The Japanese navy, along with the United States and other Pacific countries, made regular patrols in the area not only to show that they were not shy about operating so close to Russian shores, but to plot and observe all the military activity and listen in to the variety of electronic signals being broadcast in the area. The Russian Pacific Fleet had a major submarine and naval aviation base at Petropavlovsk-Kamchatsky, about three hundred miles south, with Delta-III nuclear ballistic-missile submarines and Akula attack submarines, Tupolev-142 naval attack bombers, and Mikoyan-Gureyvich-31 long-range interceptors based there. In fact, the Ashigara had made a weeklong port call to Petropavlovsk-Kamchatsky naval base and had been warmly welcomed by the Russians. But the Ashigara’s objective on this part of the cruise was three hundred miles north of Petropavlosk-Kamchatsky: the Klyuchi Test Range, an isolated part of the northern Kamchatka Peninsula, heavily instrumented and used to record the accuracy of reentry warheads carried aloft by intercontinental ballistic missiles launched from western Russia.

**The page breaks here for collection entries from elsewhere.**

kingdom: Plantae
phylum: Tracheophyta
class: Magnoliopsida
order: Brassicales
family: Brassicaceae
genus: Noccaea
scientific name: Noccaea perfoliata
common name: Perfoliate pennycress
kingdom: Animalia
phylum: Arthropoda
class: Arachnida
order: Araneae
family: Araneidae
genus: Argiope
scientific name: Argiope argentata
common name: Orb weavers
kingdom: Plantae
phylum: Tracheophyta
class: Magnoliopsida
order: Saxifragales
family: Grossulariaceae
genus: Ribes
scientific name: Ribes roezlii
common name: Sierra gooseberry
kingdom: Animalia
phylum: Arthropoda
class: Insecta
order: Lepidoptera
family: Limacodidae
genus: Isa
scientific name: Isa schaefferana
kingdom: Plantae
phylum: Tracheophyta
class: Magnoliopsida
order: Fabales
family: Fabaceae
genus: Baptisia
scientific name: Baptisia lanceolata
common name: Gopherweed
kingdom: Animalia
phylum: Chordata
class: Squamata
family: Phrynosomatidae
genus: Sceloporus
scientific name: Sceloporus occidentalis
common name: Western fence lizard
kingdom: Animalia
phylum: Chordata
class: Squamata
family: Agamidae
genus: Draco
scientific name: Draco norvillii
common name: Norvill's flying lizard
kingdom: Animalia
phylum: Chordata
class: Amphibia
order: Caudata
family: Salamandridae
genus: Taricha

A lot of activity had been observed in and around the Klyuchi Test Range in recent weeks. The United States made regular ship and air patrols of the test range, and the long-range COBRA DANE radar at Eareckson Air Station on Shemya Island also kept watch, but since the Ashigara was already in the area, it was diverted to cruise the area and observe.
Instead of reentry vehicles, the crew of the Ashigara were observing numerous fighter sorties in the Klyuchi Test Range. Yelizovo Airfield at Petropavlovsk-Kamchatsky had a regiment of MiG-31 “Foxhound” supersonic fighters, designed to intercept lowflying bombers and cruise missiles hundreds of miles from shore at over twice the speed of sound. The MiGs were not dogfighters, but instead used large, powerful radars to launch advanced radar-guided air-to-air missiles…except the MiGs in the Klyuchi Test Range weren’t practicing attacking bombers, but were simply cruising out to the range, climbing steeply, then heading back to Yelizovo.
The Ashigara soon found out what the MiGs were up to. As the captain and combat officers of the Japanese destroyer watched in fascination, one MiG-31 accelerated to over two and a half times the speed of sound, then made a steep climb. The fighter roared to over sixty-five thousand feet at just over the speed of sound, then released a single missile slung under its belly centerline stores station.
The missile was a 50N8 Graza, or “Storm,” long-range surface-to-air missile, modified as an air-launched antisatellite weapon. The Russian antisatellite missile climbed quickly on its first-stage motor for about fifteen seconds, climbing to over 200,000 feet, then coasted for a short period as it dropped its first-stage motor section. The second stage ignited moments later, and the missile quickly climbed to five hundred miles’ altitude before the second stage separated.
Because it did not have enough speed to enter Earth’s orbit, the third stage began to descend. At four hundred miles’ altitude, the third stage separated, leaving the kill vehicle to continue the descent. Using short blasts of hydrazine, it adjusted its course using inertial, GPS, and datalink course guidance; then, as it closed in on its target, it used its own radar for precise terminal guidance. It scored a direct hit on a deactivated Yantar-4K2 target reconnaissance satellite just minutes later.
MEMORIAL CHAPEL, STANFORD UNIVERSITY, PALO ALTO, CALIFORNIA
LATER THAT AFTERNOON
“I’d like to conclude with these words,” Vice President Ken Phoenix said. “It was found written on a slip of paper in a trench in Tunisia during the battle of El Agheila during World War Two, but it is just as appropriate here today as we honor the memory and the extraordinary life of First Lieutenant Jeffrey McCallum, U.S. Space Defense Force. It read: ‘Stay with me, God. The night is dark, the night is cold: my little spark of courage dies. The night is long; be with me, God, and make me strong.’ Rest in peace, Lieutenant. Job well done.”
After the service concluded, the vice president followed along with the pastor and family members as the pallbearers wheeled the casket to the front of the chapel, and then the Air Force honor guard carried the casket to the waiting hearse. The family had requested that the burial at Holy Cross Cemetery in Menlo Park be for family only, so the vice president waited at the bottom of the steps as the hearse and cars for the family departed. He greeted hundreds of students, faculty, and other mourners who had attended the service, then was escorted to his armored Cadillac limousine.